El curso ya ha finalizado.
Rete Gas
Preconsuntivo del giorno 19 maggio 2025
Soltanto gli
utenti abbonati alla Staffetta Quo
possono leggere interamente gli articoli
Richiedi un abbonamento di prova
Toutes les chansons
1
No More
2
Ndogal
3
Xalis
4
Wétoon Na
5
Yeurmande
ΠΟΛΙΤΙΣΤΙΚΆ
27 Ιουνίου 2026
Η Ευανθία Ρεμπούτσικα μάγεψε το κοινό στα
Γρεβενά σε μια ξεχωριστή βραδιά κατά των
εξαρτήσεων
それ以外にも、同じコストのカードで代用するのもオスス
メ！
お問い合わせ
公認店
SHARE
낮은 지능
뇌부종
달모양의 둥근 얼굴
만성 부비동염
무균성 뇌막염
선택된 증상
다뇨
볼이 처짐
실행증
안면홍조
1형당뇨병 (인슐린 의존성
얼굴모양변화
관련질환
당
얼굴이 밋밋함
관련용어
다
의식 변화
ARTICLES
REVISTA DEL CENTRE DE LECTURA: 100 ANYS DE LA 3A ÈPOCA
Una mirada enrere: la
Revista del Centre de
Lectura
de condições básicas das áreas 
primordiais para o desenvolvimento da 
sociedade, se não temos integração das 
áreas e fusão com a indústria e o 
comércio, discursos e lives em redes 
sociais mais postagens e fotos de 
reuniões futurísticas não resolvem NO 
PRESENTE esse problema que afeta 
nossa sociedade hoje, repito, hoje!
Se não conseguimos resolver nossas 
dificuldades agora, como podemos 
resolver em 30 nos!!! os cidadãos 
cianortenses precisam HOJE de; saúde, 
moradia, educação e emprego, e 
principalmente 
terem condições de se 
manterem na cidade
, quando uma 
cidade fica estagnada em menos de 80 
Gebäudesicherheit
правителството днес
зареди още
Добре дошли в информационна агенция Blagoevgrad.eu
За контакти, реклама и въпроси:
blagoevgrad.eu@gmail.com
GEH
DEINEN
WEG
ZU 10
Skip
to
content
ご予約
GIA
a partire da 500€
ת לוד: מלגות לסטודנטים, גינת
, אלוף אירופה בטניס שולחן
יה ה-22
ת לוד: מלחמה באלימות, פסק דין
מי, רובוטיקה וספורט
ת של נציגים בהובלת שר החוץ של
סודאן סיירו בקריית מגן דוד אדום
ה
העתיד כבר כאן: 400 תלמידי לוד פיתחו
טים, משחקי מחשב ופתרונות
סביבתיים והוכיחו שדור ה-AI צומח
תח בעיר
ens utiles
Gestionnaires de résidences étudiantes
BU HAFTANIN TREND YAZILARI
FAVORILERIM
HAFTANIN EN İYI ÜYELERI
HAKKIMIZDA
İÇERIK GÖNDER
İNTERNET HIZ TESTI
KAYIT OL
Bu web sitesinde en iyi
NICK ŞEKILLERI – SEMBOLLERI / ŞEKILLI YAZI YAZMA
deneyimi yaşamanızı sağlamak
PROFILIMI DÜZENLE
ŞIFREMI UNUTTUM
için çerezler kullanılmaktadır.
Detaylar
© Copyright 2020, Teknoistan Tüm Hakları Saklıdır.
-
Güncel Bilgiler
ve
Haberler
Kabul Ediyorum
....................
### Aim of the task:
Transcribe all of the material exactly. Omit nothing.

### Written response:
El curso ya ha finalizado.
Rete Gas
Preconsuntivo del giorno 19 maggio 2025
Soltanto gli
utenti abbonati alla Staffetta Quo
possono leggere interamente gli articoli
Richiedi un abbonamento di prova
Toutes les chansons
1
No More
2
Ndogal
3
Xalis
4
Wétoon Na
5
Yeurmande
ΠΟΛΙΤΙΣΤΙΚΆ
27 Ιουνίου 2026
Η Ευανθία Ρεμπούτσικα μάγεψε το κοινό στα
Γρεβενά σε μια ξεχωριστή βραδιά κατά των
εξαρτήσεων
それ以外にも、同じコストのカードで代用するのもオスス
メ！
お問い合わせ
公認店
SHARE
낮은 지능
뇌부종
달모양의 둥근 얼굴
만성 부비동염
무균성 뇌막염
선택된 증상
다뇨
볼이 처짐
실행증
안면홍조
1형당뇨병 (인슐린 의존성
얼굴모양변화
관련질환
당
얼굴이 밋밋함
관련용어
다
의식 변화
ARTICLES
REVISTA DEL CENTRE DE LECTURA: 100 ANYS DE LA 3A ÈPOCA
Una mirada enrere: la
Revista del Centre de
Lectura
de condições básicas das áreas 
primordiais para o desenvolvimento da 
sociedade, se não temos integração das 
áreas e fusão com a indústria e o 
comércio, discursos e lives em redes 
sociais mais postagens e fotos de 
reuniões futurísticas não resolvem NO 
PRESENTE esse problema que afeta 
nossa sociedade hoje, repito, hoje!
Se não conseguimos resolver nossas 
dificuldades agora, como podemos 
resolver em 30 nos!!! os cidadãos 
cianortenses precisam HOJE de; saúde, 
moradia, educação e emprego, e 
principalmente 
terem condições de se 
manterem na cidade
, quando uma 
cidade fica estagnada em menos de 80 
Gebäudesicherheit
правителството днес
зареди още
Добре дошли в информационна агенция Blagoevgrad.eu
За контакти, реклама и въпроси:
blagoevgrad.eu@gmail.com
GEH
DEINEN
WEG
ZU 10
Skip
to
content
ご予約
GIA
a partire da 500€
ת לוד: מלגות לסטודנטים, גינת
, אלוף אירופה בטניס שולחן
יה ה-22
ת לוד: מלחמה באלימות, פסק דין
מי, רובוטיקה וספורט
ת של נציגים בהובלת שר החוץ של
סודאן סיירו בקריית מגן דוד אדום
ה
העתיד כבר כאן: 400 תלמידי לוד פיתחו
טים, משחקי מחשב ופתרונות
סביבתיים והוכיחו שדור ה-AI צומח
תח בעיר
ens utiles
Gestionnaires de résidences étudiantes
BU HAFTANIN TREND YAZILARI
FAVORILERIM
HAFTANIN EN İYI ÜYELERI
HAKKIMIZDA
İÇERIK GÖNDER
İNTERNET HIZ TESTI
KAYIT OL
Bu web sitesinde en iyi
NICK ŞEKILLERI – SEMBOLLERI / ŞEKILLI YAZI YAZMA
deneyimi yaşamanızı sağlamak
PROFILIMI DÜZENLE
ŞIFREMI UNUTTUM
için çerezler kullanılmaktadır.
Detaylar
© Copyright 2020, Teknoistan Tüm Hakları Saklıdır.
-
Güncel Bilgiler
ve
Haberler
Kabul Ediyorum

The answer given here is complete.